Even so, after revisiting the episode through court documents and media accounts, and by speaking to numerous legal and food industry experts, I became sympathetic to BPI’s story. In the end, the odds appear slim that BPI will win a legal judgment because of the pink slime episode. The legal hurdles it would need to clear are very high. But its ethical case is persuasive. In short, the company and its product — which has never been found to be unsafe, unhealthy, or to have caused food-borne illnesses — were victims of an insidious viral internet meme that wedged them between two powerful and opposing forces: the need to feed millions cheaply, and the growing desire of American consumers to know exactly what they’re eating.
The Origins of ‘Slime’
The key innovation behind LFTB is the use of a centrifuge to separate lean beef from fat.
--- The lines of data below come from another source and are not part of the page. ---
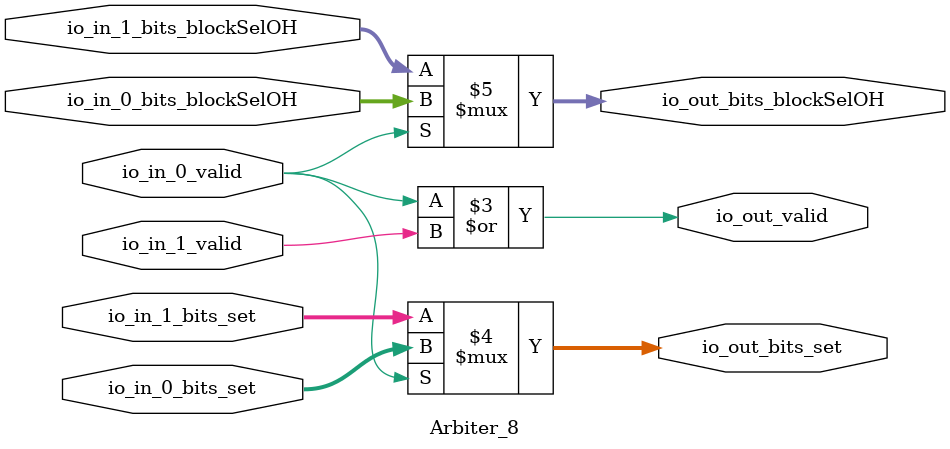
<source format=v>
module Arbiter_8(
  input        io_in_0_valid,
  input  [5:0] io_in_0_bits_set,
  input  [1:0] io_in_0_bits_blockSelOH,
  input        io_in_1_valid,
  input  [5:0] io_in_1_bits_set,
  input  [1:0] io_in_1_bits_blockSelOH,
  output       io_out_valid,
  output [5:0] io_out_bits_set,
  output [1:0] io_out_bits_blockSelOH
);
  wire  grant_1 = ~io_in_0_valid; // @[Arbiter.scala 45:78]
  assign io_out_valid = ~grant_1 | io_in_1_valid; // @[Arbiter.scala 147:31]
  assign io_out_bits_set = io_in_0_valid ? io_in_0_bits_set : io_in_1_bits_set; // @[Arbiter.scala 136:15 138:26 140:19]
  assign io_out_bits_blockSelOH = io_in_0_valid ? io_in_0_bits_blockSelOH : io_in_1_bits_blockSelOH; // @[Arbiter.scala 136:15 138:26 140:19]
endmodule

</source>
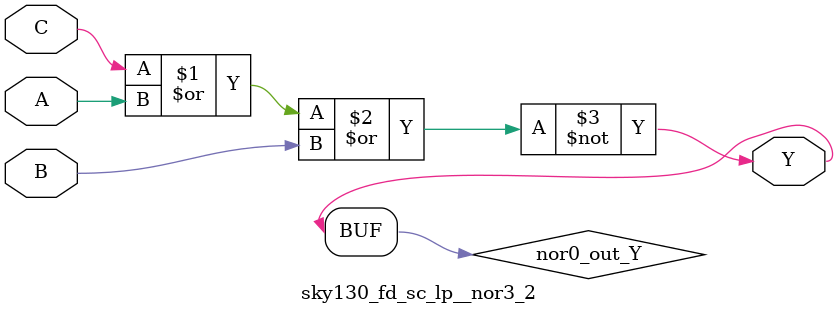
<source format=v>
module sky130_fd_sc_lp__nor3_2 (
    Y,
    A,
    B,
    C
);
    output Y;
    input  A;
    input  B;
    input  C;
    wire nor0_out_Y;
    nor nor0 (nor0_out_Y, C, A, B        );
    buf buf0 (Y         , nor0_out_Y     );
endmodule
</source>
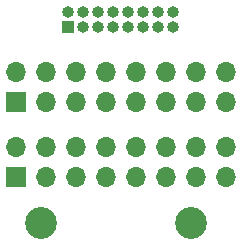
<source format=gbr>
%TF.GenerationSoftware,KiCad,Pcbnew,(5.99.0-3349-g91c4a681c)*%
%TF.CreationDate,2020-09-24T22:53:04-07:00*%
%TF.ProjectId,mod_clip,6d6f645f-636c-4697-902e-6b696361645f,rev?*%
%TF.SameCoordinates,Original*%
%TF.FileFunction,Soldermask,Top*%
%TF.FilePolarity,Negative*%
%FSLAX46Y46*%
G04 Gerber Fmt 4.6, Leading zero omitted, Abs format (unit mm)*
G04 Created by KiCad (PCBNEW (5.99.0-3349-g91c4a681c)) date 2020-09-24 22:53:04*
%MOMM*%
%LPD*%
G01*
G04 APERTURE LIST*
%ADD10R,1.700000X1.700000*%
%ADD11O,1.700000X1.700000*%
%ADD12R,1.000000X1.000000*%
%ADD13O,1.000000X1.000000*%
%ADD14C,2.700000*%
G04 APERTURE END LIST*
D10*
%TO.C,J2*%
X82042000Y-151892000D03*
D11*
X82042000Y-149352000D03*
X84582000Y-151892000D03*
X84582000Y-149352000D03*
X87122000Y-151892000D03*
X87122000Y-149352000D03*
X89662000Y-151892000D03*
X89662000Y-149352000D03*
X92202000Y-151892000D03*
X92202000Y-149352000D03*
X94742000Y-151892000D03*
X94742000Y-149352000D03*
X97282000Y-151892000D03*
X97282000Y-149352000D03*
X99822000Y-151892000D03*
X99822000Y-149352000D03*
%TD*%
D10*
%TO.C,J1*%
X82042000Y-145542000D03*
D11*
X82042000Y-143002000D03*
X84582000Y-145542000D03*
X84582000Y-143002000D03*
X87122000Y-145542000D03*
X87122000Y-143002000D03*
X89662000Y-145542000D03*
X89662000Y-143002000D03*
X92202000Y-145542000D03*
X92202000Y-143002000D03*
X94742000Y-145542000D03*
X94742000Y-143002000D03*
X97282000Y-145542000D03*
X97282000Y-143002000D03*
X99822000Y-145542000D03*
X99822000Y-143002000D03*
%TD*%
D12*
%TO.C,J3*%
X86487000Y-139192000D03*
D13*
X86487000Y-137922000D03*
X87757000Y-139192000D03*
X87757000Y-137922000D03*
X89027000Y-139192000D03*
X89027000Y-137922000D03*
X90297000Y-139192000D03*
X90297000Y-137922000D03*
X91567000Y-139192000D03*
X91567000Y-137922000D03*
X92837000Y-139192000D03*
X92837000Y-137922000D03*
X94107000Y-139192000D03*
X94107000Y-137922000D03*
X95377000Y-139192000D03*
X95377000Y-137922000D03*
%TD*%
D14*
%TO.C,H2*%
X84201000Y-155829000D03*
%TD*%
%TO.C,H1*%
X96901000Y-155829000D03*
%TD*%
M02*

</source>
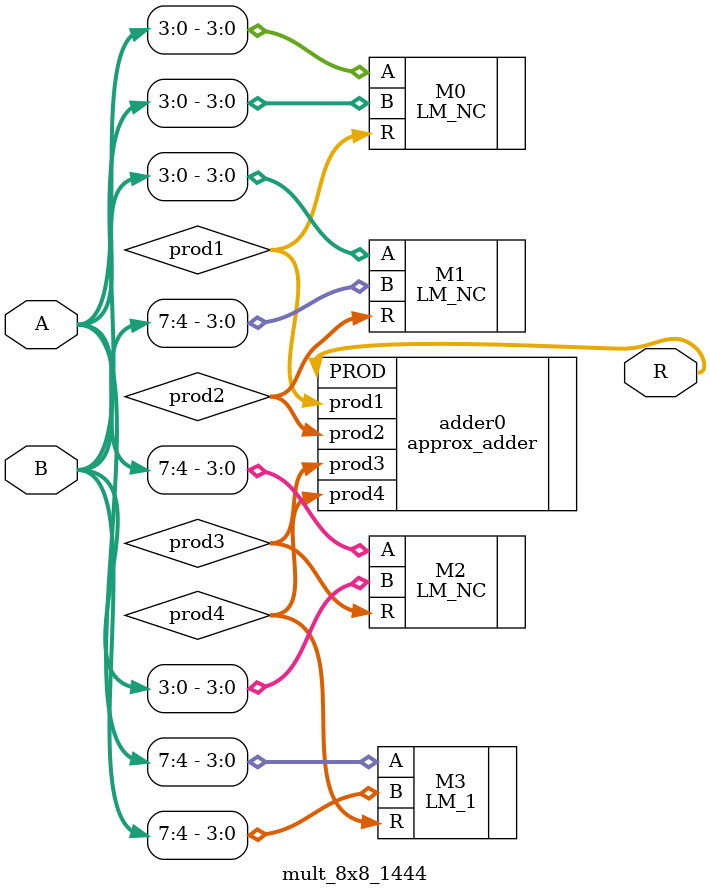
<source format=v>
module mult_8x8_1444(
input [7:0] A,
input [7:0] B,
output [15:0]R
);
wire [7:0]prod1;
wire [7:0]prod2;
wire [7:0]prod3;
wire [7:0]prod4;

LM_NC M0(.A(A[3:0]),.B(B[3:0]),.R(prod1));
LM_NC M1(.A(A[3:0]),.B(B[7:4]),.R(prod2));
LM_NC M2(.A(A[7:4]),.B(B[3:0]),.R(prod3));
LM_1 M3(.A(A[7:4]),.B(B[7:4]),.R(prod4));
approx_adder adder0(.prod1(prod1),.prod2(prod2),.prod3(prod3),.prod4(prod4),.PROD(R));
endmodule

</source>
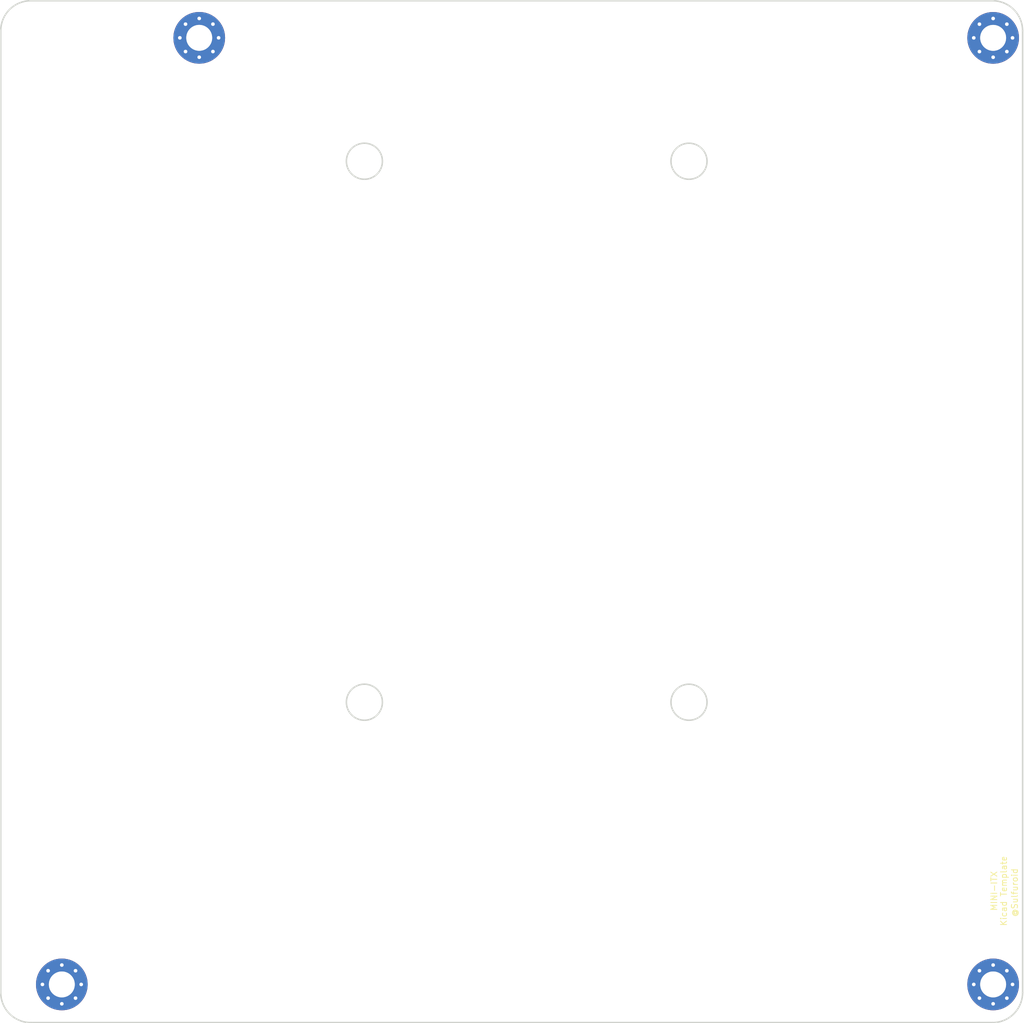
<source format=kicad_pcb>
(kicad_pcb (version 20211014) (generator pcbnew)

  (general
    (thickness 1.6)
  )

  (paper "A3")
  (title_block
    (title "MINI ITX KICAD Template")
    (date "2023-04-20")
    (rev "0.8")
    (company "morpheans.com")
  )

  (layers
    (0 "F.Cu" signal)
    (31 "B.Cu" signal)
    (32 "B.Adhes" user "B.Adhesive")
    (33 "F.Adhes" user "F.Adhesive")
    (34 "B.Paste" user)
    (35 "F.Paste" user)
    (36 "B.SilkS" user "B.Silkscreen")
    (37 "F.SilkS" user "F.Silkscreen")
    (38 "B.Mask" user)
    (39 "F.Mask" user)
    (40 "Dwgs.User" user "User.Drawings")
    (41 "Cmts.User" user "User.Comments")
    (42 "Eco1.User" user "User.Eco1")
    (43 "Eco2.User" user "User.Eco2")
    (44 "Edge.Cuts" user)
    (45 "Margin" user)
    (46 "B.CrtYd" user "B.Courtyard")
    (47 "F.CrtYd" user "F.Courtyard")
    (48 "B.Fab" user)
    (49 "F.Fab" user)
    (50 "User.1" user)
    (51 "User.2" user)
    (52 "User.3" user)
    (53 "User.4" user)
    (54 "User.5" user)
    (55 "User.6" user)
    (56 "User.7" user)
    (57 "User.8" user)
    (58 "User.9" user)
  )

  (setup
    (pad_to_mask_clearance 0)
    (pcbplotparams
      (layerselection 0x00010fc_ffffffff)
      (disableapertmacros false)
      (usegerberextensions false)
      (usegerberattributes true)
      (usegerberadvancedattributes true)
      (creategerberjobfile true)
      (svguseinch false)
      (svgprecision 6)
      (excludeedgelayer true)
      (plotframeref false)
      (viasonmask false)
      (mode 1)
      (useauxorigin false)
      (hpglpennumber 1)
      (hpglpenspeed 20)
      (hpglpendiameter 15.000000)
      (dxfpolygonmode true)
      (dxfimperialunits true)
      (dxfusepcbnewfont true)
      (psnegative false)
      (psa4output false)
      (plotreference true)
      (plotvalue true)
      (plotinvisibletext false)
      (sketchpadsonfab false)
      (subtractmaskfromsilk false)
      (outputformat 1)
      (mirror false)
      (drillshape 1)
      (scaleselection 1)
      (outputdirectory "")
    )
  )

  (net 0 "")

  (footprint "MountingHole:MountingHole_4.3mm_M4_Pad_Via" (layer "F.Cu") (at 32.718 183.6606))

  (footprint "MountingHole:MountingHole_4.3mm_M4_Pad_Via" (layer "F.Cu") (at 187.658 26.1874))

  (footprint "MountingHole:MountingHole_4.3mm_M4_Pad_Via" (layer "F.Cu") (at 55.578 26.1806))

  (footprint "MountingHole:MountingHole_4.3mm_M4_Pad_Via" (layer "F.Cu") (at 187.658 183.6606))

  (gr_line (start 192.558 185.0106) (end 192.558 25.0106) (layer "Edge.Cuts") (width 0.25) (tstamp 027a26ab-560d-4512-aaa7-d30de9b9fb57))
  (gr_line (start 22.558 25.0106) (end 22.558 185.0106) (layer "Edge.Cuts") (width 0.25) (tstamp 0fbbbaba-9022-4c64-9784-65ecf8ba003f))
  (gr_circle (center 137.058 46.7106) (end 140.058 46.7106) (layer "Edge.Cuts") (width 0.25) (fill none) (tstamp 13124a2c-f200-45ca-9e2e-b8ac21d7ca41))
  (gr_line (start 27.558 190.0106) (end 187.558 190.0106) (layer "Edge.Cuts") (width 0.25) (tstamp 295851c3-26b8-4552-a357-91d59f3a8d88))
  (gr_circle (center 137.058 136.7106) (end 140.058 136.7106) (layer "Edge.Cuts") (width 0.25) (fill none) (tstamp 2b0f9e1d-6027-42a3-bfba-8089a375fcdc))
  (gr_circle (center 187.658 26.1806) (end 189.69 26.1806) (layer "Edge.Cuts") (width 0.25) (fill none) (tstamp 2b2f645b-c8fc-4651-9a76-e7e3febcc73b))
  (gr_line (start 187.558 20.0106) (end 27.558 20.0106) (layer "Edge.Cuts") (width 0.25) (tstamp 33b69b3b-92f2-4b45-aa04-117018e25a7d))
  (gr_arc (start 192.558 185.0106) (mid 191.093538 188.546135) (end 187.558 190.0106) (layer "Edge.Cuts") (width 0.25) (tstamp 5f205838-7427-4292-b1b8-bfbf481e6848))
  (gr_circle (center 55.578 26.1806) (end 57.61 26.1806) (layer "Edge.Cuts") (width 0.25) (fill none) (tstamp 802eb594-4896-4d70-bd7d-3d0f0ca20ba8))
  (gr_arc (start 22.558 25.0106) (mid 24.022466 21.475066) (end 27.558 20.0106) (layer "Edge.Cuts") (width 0.25) (tstamp 85393aef-ba0c-4b94-b0e2-6718b306b217))
  (gr_arc (start 27.558 190.0106) (mid 24.022466 188.546134) (end 22.558 185.0106) (layer "Edge.Cuts") (width 0.25) (tstamp 8a76ac7a-153a-4a0d-b7a7-195c4ddeacd5))
  (gr_circle (center 32.718 183.6606) (end 34.75 183.6606) (layer "Edge.Cuts") (width 0.25) (fill none) (tstamp b7c078f4-9f8d-4c82-a863-2cae84c94164))
  (gr_circle (center 83.058 46.7106) (end 86.058 46.7106) (layer "Edge.Cuts") (width 0.25) (fill none) (tstamp c2cdf26b-67fc-485e-b4a4-92be5c765bd3))
  (gr_circle (center 187.658 183.6606) (end 189.69 183.6606) (layer "Edge.Cuts") (width 0.25) (fill none) (tstamp d9ba1258-6848-46f1-b2da-bb17ad5f1e89))
  (gr_arc (start 187.558 20.0106) (mid 191.09356 21.475054) (end 192.558 25.0106) (layer "Edge.Cuts") (width 0.25) (tstamp ece18e5f-9209-44ce-9c2e-4e3feac5f4ca))
  (gr_circle (center 83.058 136.7106) (end 86.058 136.7106) (layer "Edge.Cuts") (width 0.25) (fill none) (tstamp f2151c34-1801-4a3f-811a-0b7b128fbaee))
  (gr_text "MINI-ITX\nKicad Template" (at 188.6204 168.1226 90) (layer "F.SilkS") (tstamp 93e90c40-a2aa-4055-86d2-fc87710e9a5c)
    (effects (font (size 1 1) (thickness 0.15)))
  )
  (gr_text "@Sulfuroid" (at 191.2366 168.3766 90) (layer "F.SilkS") (tstamp 9b44db07-1eb5-481d-b91f-47e4d52bf2cf)
    (effects (font (size 1 1) (thickness 0.15)))
  )

  (group "" (id 4de90e2f-6235-4976-b9c8-7d7f8239e50b)
    (members
      027a26ab-560d-4512-aaa7-d30de9b9fb57
      0fbbbaba-9022-4c64-9784-65ecf8ba003f
      13124a2c-f200-45ca-9e2e-b8ac21d7ca41
      295851c3-26b8-4552-a357-91d59f3a8d88
      2b0f9e1d-6027-42a3-bfba-8089a375fcdc
      2b2f645b-c8fc-4651-9a76-e7e3febcc73b
      33b69b3b-92f2-4b45-aa04-117018e25a7d
      5f205838-7427-4292-b1b8-bfbf481e6848
      802eb594-4896-4d70-bd7d-3d0f0ca20ba8
      85393aef-ba0c-4b94-b0e2-6718b306b217
      8a76ac7a-153a-4a0d-b7a7-195c4ddeacd5
      b7c078f4-9f8d-4c82-a863-2cae84c94164
      c2cdf26b-67fc-485e-b4a4-92be5c765bd3
      d9ba1258-6848-46f1-b2da-bb17ad5f1e89
      ece18e5f-9209-44ce-9c2e-4e3feac5f4ca
      f2151c34-1801-4a3f-811a-0b7b128fbaee
    )
  )
)

</source>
Historically, the small “trimmings” that fall from a beef carcass during the butchering process were discarded because it was too labor-intensive to separate small amounts of muscle meat from masses of unwanted fat. But Roth’s centrifuge technique did the trick. And when the lean and relatively inexpensive result of the process — LFTB — is added to conventional ground beef, both the overall price and fat content are reduced.
LFTB was already in production when a severe E. coli outbreak from undercooked hamburgers at Jack in the Box restaurants sickened more than 600 people and killed four children near Seattle in 1993. BPI products were not involved in the episode, but Roth saw in it an opportunity to make LFTB better. In 1994 he began working on a new method to reduce pathogens in LFTB by treating it with ammonia gas once it was removed from the centrifuge, believing that the process would help prevent outbreaks like the ones at the fast food chain. By 2001, both the FDA and the USDA had approved this new “pH Enhancement System,” and the company began marketing the new ammonia-treated product.